→ **STATED TASK**:
Give the items from the line containing "pose: elev=334.6 azim=57.3" through the line containing "Dot at: (279, 348)" as a numbered list, leaving out blank lines.

→ **DATA IN THIS EXERCISE**:
===

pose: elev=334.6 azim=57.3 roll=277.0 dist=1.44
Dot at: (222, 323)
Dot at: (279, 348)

===

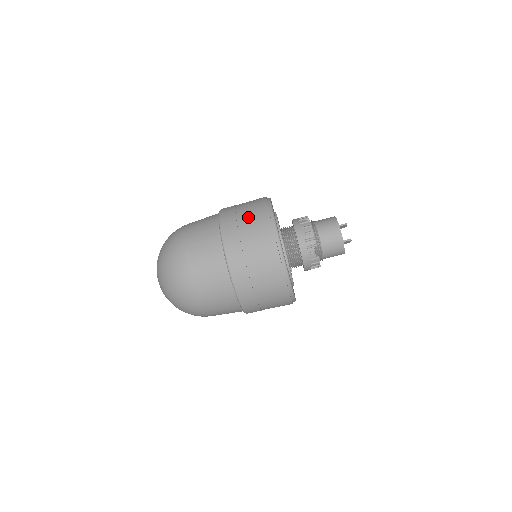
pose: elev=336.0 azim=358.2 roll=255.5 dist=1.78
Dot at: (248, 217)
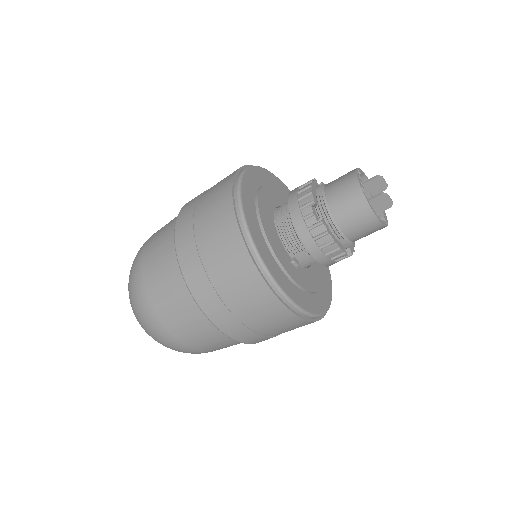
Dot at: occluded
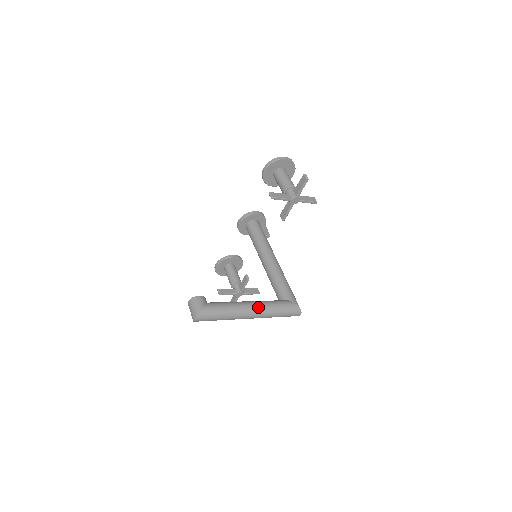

===

→ **SOLUTION BELOW**:
1. pose: elev=334.6 azim=57.3 roll=277.0 dist=1.44
2. Dot at: (222, 323)
3. Dot at: (279, 348)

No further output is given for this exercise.